Renowned Peruvian writer Mario Vargas Llosa, a Nobel laureate in literature and a giant of Latin American literature, died on Sunday. He breathed his last at the age of 89. The sad news was announced by his family.
"It is with deep sorrow that we announce that our father, Mario Vargas Llosa, passed away peacefully today in Lima, surrounded by his family," read a letter signed by his children Álvaro, Gonzalo and Morgana and posted by Álvaro on X.
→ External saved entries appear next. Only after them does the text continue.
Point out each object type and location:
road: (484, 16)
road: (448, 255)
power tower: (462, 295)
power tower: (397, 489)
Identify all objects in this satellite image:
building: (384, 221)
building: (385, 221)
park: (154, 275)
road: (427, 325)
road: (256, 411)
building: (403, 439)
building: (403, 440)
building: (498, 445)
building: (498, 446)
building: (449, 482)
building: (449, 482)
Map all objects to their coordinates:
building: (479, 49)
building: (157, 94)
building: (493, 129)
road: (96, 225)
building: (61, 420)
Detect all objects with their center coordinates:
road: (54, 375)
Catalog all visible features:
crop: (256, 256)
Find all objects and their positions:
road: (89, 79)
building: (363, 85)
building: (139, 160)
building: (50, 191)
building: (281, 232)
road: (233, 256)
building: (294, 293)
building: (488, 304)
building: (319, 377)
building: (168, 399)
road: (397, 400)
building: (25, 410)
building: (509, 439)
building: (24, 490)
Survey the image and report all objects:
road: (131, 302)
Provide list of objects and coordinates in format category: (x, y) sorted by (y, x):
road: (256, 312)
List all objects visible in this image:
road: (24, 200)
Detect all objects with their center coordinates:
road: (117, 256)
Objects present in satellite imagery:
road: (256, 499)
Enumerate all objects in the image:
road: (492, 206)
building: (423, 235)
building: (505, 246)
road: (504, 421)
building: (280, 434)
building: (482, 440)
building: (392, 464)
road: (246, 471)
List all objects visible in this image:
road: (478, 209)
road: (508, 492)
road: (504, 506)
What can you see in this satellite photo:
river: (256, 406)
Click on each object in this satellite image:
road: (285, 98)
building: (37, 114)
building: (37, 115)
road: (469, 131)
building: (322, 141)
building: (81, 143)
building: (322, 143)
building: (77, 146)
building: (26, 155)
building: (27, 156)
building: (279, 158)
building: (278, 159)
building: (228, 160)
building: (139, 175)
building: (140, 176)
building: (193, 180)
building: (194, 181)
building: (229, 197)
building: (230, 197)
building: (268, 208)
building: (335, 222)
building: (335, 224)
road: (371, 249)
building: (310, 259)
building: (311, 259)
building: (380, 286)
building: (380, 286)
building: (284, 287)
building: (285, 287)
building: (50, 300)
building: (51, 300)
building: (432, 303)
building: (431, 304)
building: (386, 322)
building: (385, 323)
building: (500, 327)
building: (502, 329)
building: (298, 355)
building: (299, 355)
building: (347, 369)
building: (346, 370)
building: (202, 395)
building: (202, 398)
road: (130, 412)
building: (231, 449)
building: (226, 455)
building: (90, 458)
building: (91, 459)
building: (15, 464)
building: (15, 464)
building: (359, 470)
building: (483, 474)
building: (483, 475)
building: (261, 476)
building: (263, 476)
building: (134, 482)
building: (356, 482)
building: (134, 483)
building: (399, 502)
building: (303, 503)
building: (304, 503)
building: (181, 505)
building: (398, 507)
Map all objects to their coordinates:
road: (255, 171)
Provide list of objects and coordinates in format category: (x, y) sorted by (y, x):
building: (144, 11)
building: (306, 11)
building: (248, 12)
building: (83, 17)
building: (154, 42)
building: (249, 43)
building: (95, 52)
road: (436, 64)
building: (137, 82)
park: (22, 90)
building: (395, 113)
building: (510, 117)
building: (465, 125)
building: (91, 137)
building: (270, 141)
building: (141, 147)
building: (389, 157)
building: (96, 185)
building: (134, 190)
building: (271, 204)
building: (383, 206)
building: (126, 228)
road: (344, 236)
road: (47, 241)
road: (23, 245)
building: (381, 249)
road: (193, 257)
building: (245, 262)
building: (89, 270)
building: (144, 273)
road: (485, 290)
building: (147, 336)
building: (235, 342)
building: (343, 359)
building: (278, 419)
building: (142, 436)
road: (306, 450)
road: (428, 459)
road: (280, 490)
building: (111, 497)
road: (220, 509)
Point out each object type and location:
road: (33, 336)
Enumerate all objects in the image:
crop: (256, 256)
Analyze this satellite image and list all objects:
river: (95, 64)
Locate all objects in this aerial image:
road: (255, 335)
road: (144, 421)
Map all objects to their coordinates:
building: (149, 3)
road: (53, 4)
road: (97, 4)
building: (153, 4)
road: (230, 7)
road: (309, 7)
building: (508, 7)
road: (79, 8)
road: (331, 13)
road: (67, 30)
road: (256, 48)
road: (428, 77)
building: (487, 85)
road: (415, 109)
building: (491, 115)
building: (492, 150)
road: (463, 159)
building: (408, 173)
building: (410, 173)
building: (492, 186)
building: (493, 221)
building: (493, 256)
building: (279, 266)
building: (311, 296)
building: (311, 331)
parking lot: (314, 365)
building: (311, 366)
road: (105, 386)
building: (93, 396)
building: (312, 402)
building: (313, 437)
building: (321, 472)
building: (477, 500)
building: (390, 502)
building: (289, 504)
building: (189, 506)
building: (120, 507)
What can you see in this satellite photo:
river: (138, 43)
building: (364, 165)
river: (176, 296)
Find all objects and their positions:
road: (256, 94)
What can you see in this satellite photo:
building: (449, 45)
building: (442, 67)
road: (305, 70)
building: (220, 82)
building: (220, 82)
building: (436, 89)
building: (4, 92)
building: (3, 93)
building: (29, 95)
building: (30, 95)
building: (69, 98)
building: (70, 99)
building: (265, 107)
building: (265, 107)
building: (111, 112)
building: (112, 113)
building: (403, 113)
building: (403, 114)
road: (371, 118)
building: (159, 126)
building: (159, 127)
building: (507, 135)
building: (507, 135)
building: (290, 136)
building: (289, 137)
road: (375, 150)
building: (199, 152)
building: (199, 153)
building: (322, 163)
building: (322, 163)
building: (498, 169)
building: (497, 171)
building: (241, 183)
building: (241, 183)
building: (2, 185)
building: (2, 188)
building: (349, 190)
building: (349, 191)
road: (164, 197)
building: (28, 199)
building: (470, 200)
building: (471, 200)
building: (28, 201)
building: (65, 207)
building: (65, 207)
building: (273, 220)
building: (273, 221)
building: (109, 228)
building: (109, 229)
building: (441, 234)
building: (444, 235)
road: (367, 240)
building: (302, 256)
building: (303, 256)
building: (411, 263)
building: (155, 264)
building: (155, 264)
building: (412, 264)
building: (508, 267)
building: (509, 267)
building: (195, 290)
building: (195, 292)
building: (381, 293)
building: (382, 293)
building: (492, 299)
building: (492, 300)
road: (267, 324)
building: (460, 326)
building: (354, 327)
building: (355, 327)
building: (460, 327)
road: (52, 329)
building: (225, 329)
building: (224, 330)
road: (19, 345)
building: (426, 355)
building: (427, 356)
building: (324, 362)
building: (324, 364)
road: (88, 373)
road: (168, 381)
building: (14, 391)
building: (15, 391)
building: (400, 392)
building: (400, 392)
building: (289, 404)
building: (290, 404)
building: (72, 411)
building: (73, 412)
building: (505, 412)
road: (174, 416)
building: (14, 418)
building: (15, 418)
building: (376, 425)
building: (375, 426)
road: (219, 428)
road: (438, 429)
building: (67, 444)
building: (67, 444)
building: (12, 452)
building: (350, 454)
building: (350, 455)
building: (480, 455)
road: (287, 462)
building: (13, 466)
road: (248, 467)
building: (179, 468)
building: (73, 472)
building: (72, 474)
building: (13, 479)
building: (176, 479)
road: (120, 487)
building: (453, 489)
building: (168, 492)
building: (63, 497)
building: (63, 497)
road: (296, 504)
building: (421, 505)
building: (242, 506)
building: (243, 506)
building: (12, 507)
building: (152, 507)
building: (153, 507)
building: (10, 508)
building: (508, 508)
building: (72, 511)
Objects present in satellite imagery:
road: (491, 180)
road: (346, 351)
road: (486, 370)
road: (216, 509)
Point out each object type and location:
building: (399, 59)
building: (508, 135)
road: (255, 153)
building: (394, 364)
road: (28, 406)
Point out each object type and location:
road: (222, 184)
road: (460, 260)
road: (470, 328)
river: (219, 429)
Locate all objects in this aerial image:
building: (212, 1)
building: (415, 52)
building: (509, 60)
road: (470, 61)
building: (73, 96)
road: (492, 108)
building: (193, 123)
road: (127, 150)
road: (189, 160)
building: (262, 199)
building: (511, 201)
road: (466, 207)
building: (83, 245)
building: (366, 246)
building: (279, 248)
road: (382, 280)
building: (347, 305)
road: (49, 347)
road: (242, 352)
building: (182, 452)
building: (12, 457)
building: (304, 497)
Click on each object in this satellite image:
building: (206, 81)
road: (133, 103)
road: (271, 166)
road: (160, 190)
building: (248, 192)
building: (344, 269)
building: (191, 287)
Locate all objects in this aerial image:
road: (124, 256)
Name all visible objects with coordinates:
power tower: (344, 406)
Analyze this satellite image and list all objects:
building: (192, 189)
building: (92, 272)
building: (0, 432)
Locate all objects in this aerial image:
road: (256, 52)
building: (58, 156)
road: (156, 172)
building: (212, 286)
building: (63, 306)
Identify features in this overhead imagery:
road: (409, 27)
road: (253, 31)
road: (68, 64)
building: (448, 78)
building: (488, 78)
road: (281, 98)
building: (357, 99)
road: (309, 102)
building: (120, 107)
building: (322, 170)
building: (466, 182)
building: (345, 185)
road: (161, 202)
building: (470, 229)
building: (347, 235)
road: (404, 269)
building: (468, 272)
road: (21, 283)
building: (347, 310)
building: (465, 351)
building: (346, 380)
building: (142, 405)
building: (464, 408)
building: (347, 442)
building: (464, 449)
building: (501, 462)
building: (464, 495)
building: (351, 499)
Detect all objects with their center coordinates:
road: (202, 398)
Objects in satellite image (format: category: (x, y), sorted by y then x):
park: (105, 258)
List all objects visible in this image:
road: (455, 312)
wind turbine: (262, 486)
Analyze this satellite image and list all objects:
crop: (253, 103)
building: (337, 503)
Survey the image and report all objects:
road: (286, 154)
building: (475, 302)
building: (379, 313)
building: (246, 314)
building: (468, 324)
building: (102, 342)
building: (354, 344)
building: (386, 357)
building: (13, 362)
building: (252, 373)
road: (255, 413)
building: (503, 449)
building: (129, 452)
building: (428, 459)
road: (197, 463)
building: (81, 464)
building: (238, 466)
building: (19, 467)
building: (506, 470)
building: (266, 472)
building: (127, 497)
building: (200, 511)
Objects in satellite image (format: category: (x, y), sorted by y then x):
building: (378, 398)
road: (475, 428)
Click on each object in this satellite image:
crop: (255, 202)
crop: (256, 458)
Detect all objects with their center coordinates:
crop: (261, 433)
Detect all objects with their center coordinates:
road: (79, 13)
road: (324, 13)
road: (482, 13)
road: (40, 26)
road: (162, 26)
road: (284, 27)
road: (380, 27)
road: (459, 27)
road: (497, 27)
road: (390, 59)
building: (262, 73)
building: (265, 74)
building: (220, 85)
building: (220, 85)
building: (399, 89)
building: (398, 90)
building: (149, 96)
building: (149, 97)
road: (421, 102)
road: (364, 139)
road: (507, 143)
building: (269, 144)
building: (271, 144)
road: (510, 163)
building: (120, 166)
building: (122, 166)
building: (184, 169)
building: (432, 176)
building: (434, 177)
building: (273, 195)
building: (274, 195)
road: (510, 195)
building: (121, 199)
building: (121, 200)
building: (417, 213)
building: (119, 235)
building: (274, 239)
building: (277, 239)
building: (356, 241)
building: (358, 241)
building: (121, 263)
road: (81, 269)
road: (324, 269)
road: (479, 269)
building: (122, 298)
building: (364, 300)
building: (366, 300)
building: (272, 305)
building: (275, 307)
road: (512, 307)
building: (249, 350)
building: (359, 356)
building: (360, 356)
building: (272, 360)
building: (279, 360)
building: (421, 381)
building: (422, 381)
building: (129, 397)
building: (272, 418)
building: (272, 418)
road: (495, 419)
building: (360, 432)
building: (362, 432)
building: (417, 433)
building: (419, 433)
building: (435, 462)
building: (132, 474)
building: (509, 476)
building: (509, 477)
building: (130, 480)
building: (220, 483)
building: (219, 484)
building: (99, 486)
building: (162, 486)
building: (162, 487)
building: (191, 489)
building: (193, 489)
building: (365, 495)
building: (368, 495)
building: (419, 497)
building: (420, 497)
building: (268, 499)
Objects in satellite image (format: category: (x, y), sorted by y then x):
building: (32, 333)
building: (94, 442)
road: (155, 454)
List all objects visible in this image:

The Peruvian writer and playwright was considered one of the greatest contemporary novelists and essayists. In addition to the Nobel Prize in 2010, he has received numerous awards, including a prestigious award in 1994. Among his most famous novels are: "The City and the Dogs" (1963), "The Green House" (1966), "Conversation in the Cathedral" (1975).
Vargas Llosa returned to live in Lima in 2022, after a long period of residence in Europe since 1990, when he ran in Peru's presidential elections as the candidate of a center-right coalition.
One of the most significant voices in South American literature, he achieved fame with the realistic novels "The City and the Dogs", a brutal and realistic (partly autobiographical) description of life in the military college of Lima, and "The Green House", a novel set in a brothel in the Peruvian province.
In 2010, he was awarded the Nobel Prize in Literature "for his cartography of power structures and his sharp images of resistance, revolt, and individual defeat."